> [SOURCE EXTRACT]
DENVER | There's something in the air as Colorado celebrates the new year, and it's not just confetti and champagne.
The nation's first retail marijuana market makes its much-anticipated debut Wednesday amid excitement, apprehension and a pervasive sense that nobody quite knows what's going to happen next.
"It's a carnivalish, very festive atmosphere," said Toni Fox, owner of the 3-D Cannabis Center in Denver. "We're making history."
Ms. Fox is one of more than 30 retail-marijuana licensees who plan to step into the unknown on New Year's Day, and like the others, she was doing everything possible Tuesday to anticipate the deluge.
She's rented a Port-A-Potty and hired a food truck for the customers who plan to camp out on the sidewalk outside her shop on Brighton Boulevard on New Year's Eve. How many campers? She's not sure.
"I've heard people are going to spend the night outside the store," said Ms. Fox. "It could be a dozen or it could be hundreds. But it's New Year's Eve in the Rocky Mountains, so they might change their minds when they see how cold it gets."
Voters in both Colorado and Washington approved statewide initiatives legalizing recreational marijuana for adults 21 and over on the November 2012 ballot. On Jan. 1, however, only Colorado will be selling retail marijuana.
Brian Smith, spokesman for the Washington State Liquor Control Board, said state authorities will be issuing retail licenses for marijuana in late February or March, with stores opening as early as June.
"I think the difference being that Colorado [already] had a sophisticated medical-marijuana system, and they're just transferring over to the recreational side of things," said Mr. Smith. "We did not go that route and did not have a sophisticated medical-marijuana system in Washington to be able to do that."
The mood was far from celebratory at a Tuesday news conference held by Smart Approaches to Marijuana (SAM), an anti-drug group headed by former Rep. Patrick Kennedy, Rhode Island Democrat, and Kevin Sabet, a former adviser to President Obama's drug czar.
"I see Colorado tomorrow and the state of Washington as really canaries in the coal mine," said Mr. Kennedy, predicting that Colorado and Washington residents would soon begin to see the "unintended consequences" of legalization, citing use among adults and teenagers, addiction-related hospitalizations, school truancies, and road fatalities.
Bob Doyle, who heads SAM Colorado, said the ultimate goal would be to repeal Amendment 64, although Mr. Sabet said there was no plan in the works to place a repeal measure on the ballot.
Mason Tvert, who led the Amendment 64 campaign, said polls show Americans are moving toward recreational marijuana legalization for adults, not against it.
"Unfortunately for opponents of marijuana-reform policy, progress only goes forward," Mr. Tvert said. "Americans are clearly fed up with marijuana prohibition, whether [its foes] like it or not."
So far the biggest concern for Colorado marijuana retail licensees isn't repeal, but rather whether they'll have enough supply to keep up with demand after their stores open early Wednesday.
"There was a final push in the last few days to purchase wholesale," said Ms. Fox. "But it's not going to be nearly enough."

> [INSTRUCTIONS TO FOLLOW]
Answer these questions from the article on Colorado's retail marijuana debut:
1. What did Toni Fox arrange for customers camping outside her shop?
2. According to Brian Smith, how early could Washington's retail marijuana stores open?
3. Who led the Amendment 64 campaign?

> [DATA SUPPLIED]
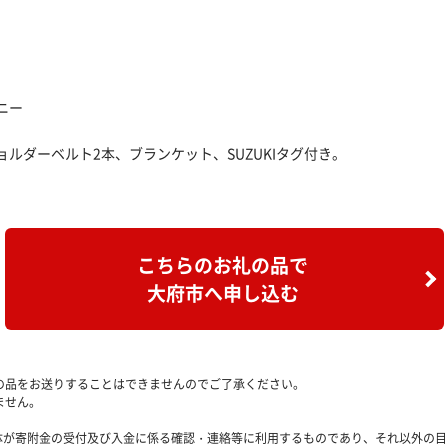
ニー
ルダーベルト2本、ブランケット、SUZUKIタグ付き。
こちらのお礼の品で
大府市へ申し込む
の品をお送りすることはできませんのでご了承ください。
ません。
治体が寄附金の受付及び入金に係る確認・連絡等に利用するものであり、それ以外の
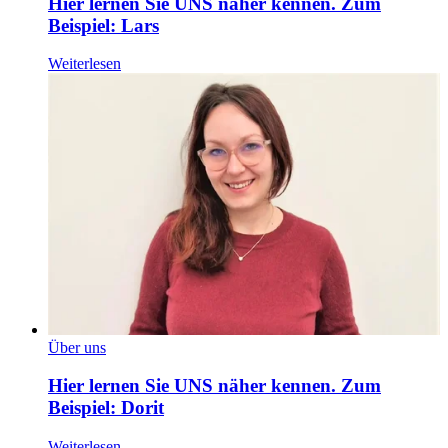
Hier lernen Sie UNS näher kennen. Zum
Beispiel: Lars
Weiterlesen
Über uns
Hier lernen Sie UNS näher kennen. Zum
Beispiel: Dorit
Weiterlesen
...
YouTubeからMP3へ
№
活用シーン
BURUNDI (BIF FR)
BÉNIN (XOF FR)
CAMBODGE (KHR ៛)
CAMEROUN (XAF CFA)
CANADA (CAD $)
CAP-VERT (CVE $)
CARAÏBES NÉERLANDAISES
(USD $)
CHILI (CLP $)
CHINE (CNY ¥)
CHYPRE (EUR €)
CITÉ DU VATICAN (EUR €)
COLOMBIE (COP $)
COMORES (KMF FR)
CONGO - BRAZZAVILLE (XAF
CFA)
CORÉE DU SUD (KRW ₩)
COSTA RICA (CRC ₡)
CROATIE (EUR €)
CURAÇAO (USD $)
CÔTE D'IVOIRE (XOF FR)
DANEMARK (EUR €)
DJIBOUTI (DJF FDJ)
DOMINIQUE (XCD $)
* * *
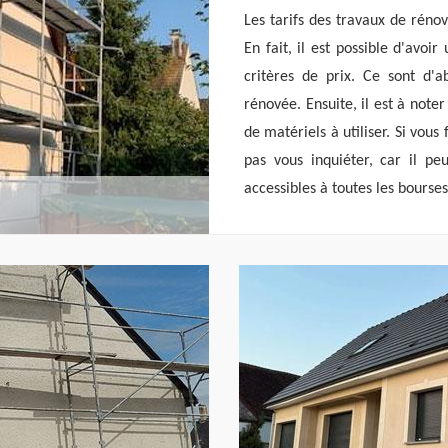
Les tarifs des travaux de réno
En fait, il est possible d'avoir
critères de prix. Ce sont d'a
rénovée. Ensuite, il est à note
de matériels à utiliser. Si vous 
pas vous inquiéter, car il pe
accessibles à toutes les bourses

> [YOUR SOLUTION]
1. She rented a Port-A-Potty and hired a food truck.
2. As early as June.
3. Mason Tvert.